:: ASSIGNMENT ::
Check each line of the entries below for the word "Left", and copy the lines that have it.

:: DATA SUPPLIED ::
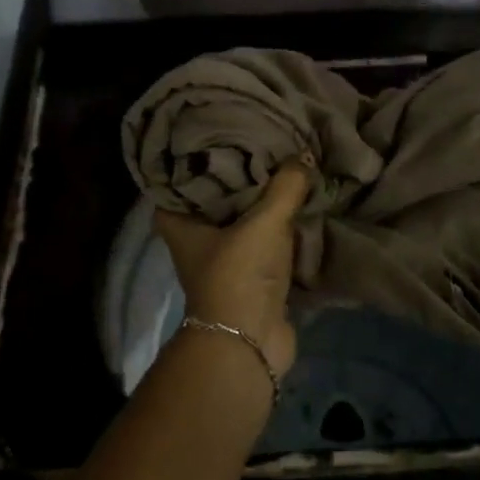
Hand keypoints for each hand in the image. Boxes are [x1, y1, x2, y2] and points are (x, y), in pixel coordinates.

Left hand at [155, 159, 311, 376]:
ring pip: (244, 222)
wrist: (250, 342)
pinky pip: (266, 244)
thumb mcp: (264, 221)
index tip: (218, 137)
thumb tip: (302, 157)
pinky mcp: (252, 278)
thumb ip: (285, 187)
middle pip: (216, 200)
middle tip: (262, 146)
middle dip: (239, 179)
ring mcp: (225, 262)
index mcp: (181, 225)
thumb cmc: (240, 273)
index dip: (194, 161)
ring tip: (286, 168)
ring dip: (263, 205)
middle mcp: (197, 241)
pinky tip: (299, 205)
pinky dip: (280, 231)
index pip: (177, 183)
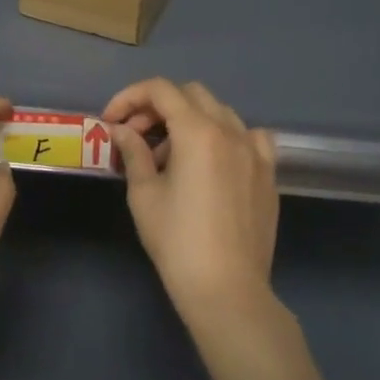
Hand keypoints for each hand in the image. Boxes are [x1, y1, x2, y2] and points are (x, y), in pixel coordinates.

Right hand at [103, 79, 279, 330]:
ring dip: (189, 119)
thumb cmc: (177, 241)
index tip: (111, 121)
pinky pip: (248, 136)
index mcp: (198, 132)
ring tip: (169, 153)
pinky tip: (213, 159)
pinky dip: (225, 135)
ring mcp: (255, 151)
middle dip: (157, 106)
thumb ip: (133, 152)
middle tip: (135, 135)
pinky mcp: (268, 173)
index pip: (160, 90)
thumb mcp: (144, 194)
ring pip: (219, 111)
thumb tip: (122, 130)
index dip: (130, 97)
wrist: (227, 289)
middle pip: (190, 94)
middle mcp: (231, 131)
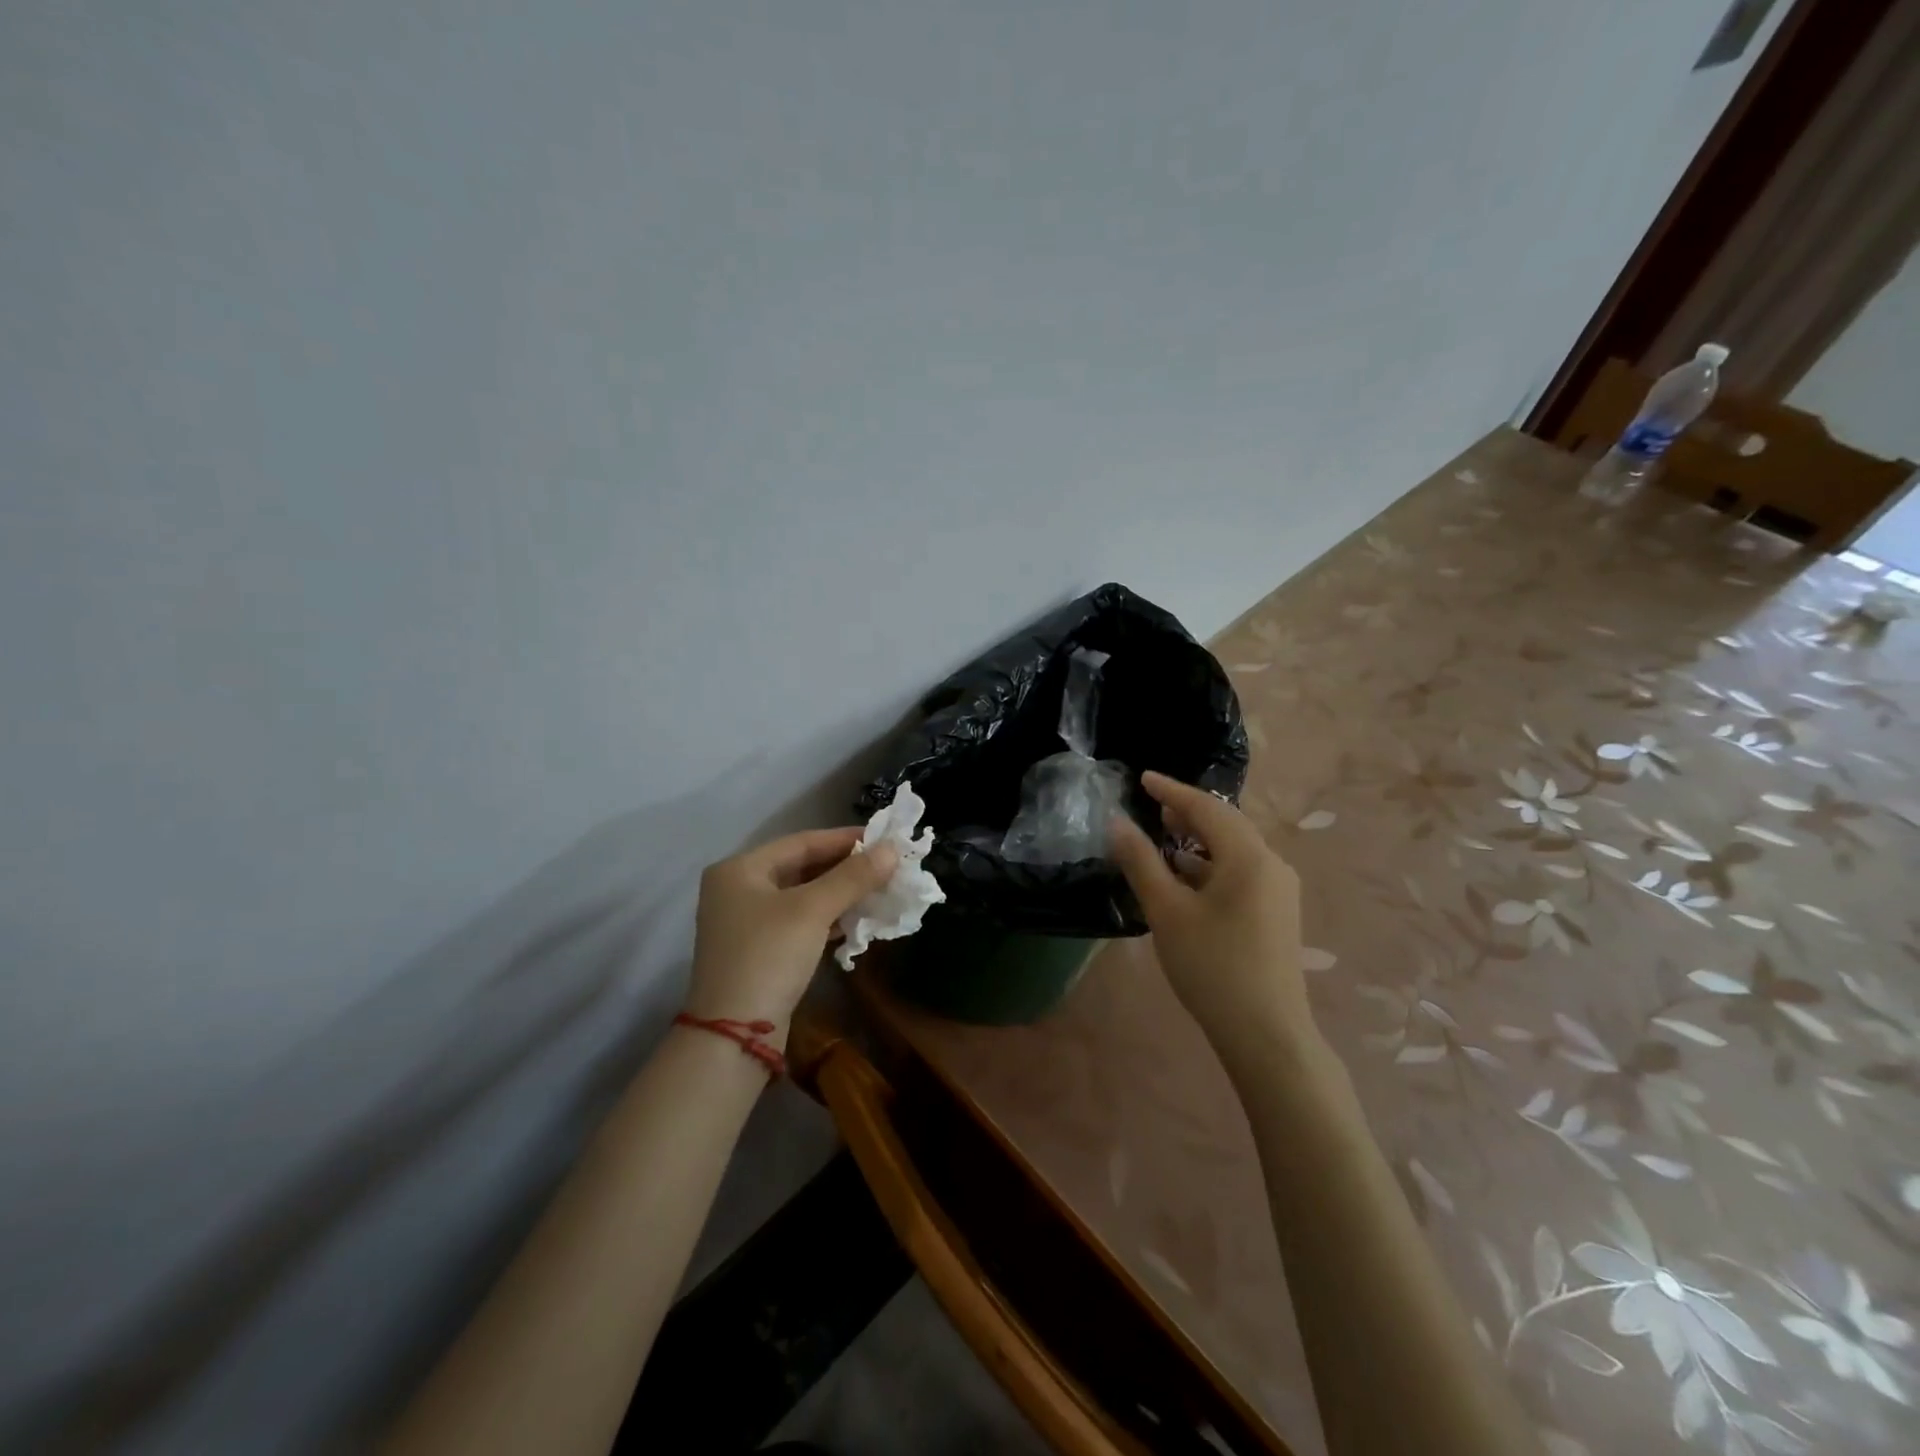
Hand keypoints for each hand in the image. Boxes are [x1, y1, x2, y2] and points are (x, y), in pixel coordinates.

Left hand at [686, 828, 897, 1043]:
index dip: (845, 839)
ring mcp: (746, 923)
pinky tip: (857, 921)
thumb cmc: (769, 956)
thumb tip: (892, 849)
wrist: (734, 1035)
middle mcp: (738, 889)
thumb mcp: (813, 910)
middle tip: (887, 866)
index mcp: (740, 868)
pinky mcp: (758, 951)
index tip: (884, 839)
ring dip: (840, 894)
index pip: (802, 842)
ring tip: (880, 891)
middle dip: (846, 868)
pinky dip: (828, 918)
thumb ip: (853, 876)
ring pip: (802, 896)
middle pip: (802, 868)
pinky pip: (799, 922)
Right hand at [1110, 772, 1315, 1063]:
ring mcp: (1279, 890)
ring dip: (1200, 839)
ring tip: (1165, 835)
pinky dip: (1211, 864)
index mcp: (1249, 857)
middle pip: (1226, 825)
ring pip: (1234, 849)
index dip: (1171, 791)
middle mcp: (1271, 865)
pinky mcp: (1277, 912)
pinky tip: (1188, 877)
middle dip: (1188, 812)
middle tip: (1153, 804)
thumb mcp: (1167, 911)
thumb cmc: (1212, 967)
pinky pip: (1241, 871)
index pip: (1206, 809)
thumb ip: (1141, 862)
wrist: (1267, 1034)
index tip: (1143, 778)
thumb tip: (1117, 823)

* * *

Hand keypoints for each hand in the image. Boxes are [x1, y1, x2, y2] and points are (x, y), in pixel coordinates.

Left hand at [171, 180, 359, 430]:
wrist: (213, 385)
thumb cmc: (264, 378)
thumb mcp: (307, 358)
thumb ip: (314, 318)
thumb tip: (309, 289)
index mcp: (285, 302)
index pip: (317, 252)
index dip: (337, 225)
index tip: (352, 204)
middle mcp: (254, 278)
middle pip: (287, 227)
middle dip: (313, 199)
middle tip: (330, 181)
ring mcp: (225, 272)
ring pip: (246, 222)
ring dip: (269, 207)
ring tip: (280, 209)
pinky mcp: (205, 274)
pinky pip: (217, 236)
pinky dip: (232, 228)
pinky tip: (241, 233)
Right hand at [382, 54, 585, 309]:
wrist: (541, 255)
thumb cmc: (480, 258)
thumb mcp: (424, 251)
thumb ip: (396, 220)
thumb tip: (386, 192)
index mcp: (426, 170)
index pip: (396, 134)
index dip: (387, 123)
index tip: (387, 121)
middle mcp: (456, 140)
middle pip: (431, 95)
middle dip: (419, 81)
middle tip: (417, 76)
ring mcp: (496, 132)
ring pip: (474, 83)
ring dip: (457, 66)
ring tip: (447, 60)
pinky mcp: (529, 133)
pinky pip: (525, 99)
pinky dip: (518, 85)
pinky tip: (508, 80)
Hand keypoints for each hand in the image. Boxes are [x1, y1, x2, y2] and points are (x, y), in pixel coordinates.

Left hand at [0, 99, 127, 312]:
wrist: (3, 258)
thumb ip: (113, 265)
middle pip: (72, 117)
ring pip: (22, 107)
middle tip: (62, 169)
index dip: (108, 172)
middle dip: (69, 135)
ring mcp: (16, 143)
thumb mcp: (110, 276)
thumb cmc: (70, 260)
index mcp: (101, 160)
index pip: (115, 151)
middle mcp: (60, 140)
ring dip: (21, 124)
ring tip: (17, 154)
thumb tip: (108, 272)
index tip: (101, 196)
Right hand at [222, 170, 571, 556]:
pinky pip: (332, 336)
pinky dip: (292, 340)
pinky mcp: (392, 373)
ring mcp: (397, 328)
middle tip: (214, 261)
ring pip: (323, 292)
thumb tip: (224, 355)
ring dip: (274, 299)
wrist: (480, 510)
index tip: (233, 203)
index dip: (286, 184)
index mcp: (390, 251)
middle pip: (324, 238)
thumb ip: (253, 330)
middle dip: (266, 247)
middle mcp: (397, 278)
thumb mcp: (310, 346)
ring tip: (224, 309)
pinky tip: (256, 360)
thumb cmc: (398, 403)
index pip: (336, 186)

* * *

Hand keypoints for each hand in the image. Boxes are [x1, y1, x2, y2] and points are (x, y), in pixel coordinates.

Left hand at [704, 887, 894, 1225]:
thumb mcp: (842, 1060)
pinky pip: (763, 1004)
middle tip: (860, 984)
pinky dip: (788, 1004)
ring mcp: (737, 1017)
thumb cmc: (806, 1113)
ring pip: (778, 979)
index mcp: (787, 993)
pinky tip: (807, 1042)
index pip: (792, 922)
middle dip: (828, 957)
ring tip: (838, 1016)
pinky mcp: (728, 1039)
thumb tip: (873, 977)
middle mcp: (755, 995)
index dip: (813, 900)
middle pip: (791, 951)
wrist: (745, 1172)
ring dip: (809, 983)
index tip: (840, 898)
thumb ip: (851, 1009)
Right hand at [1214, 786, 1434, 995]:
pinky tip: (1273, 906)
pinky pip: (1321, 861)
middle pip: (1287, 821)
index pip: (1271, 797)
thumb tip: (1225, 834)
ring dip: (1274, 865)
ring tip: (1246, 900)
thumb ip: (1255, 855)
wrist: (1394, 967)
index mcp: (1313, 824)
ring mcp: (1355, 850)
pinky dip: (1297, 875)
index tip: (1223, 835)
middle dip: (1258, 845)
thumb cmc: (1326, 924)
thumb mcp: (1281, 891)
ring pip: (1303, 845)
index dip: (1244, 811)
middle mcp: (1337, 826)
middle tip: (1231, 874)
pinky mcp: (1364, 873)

:: TASK RESULT ::
Left hand at [155, 159, 311, 376]:
Left hand at [686, 828, 897, 1043]:
Left hand at [171, 180, 359, 430]:
Left hand at [0, 99, 127, 312]:
Left hand at [704, 887, 894, 1225]:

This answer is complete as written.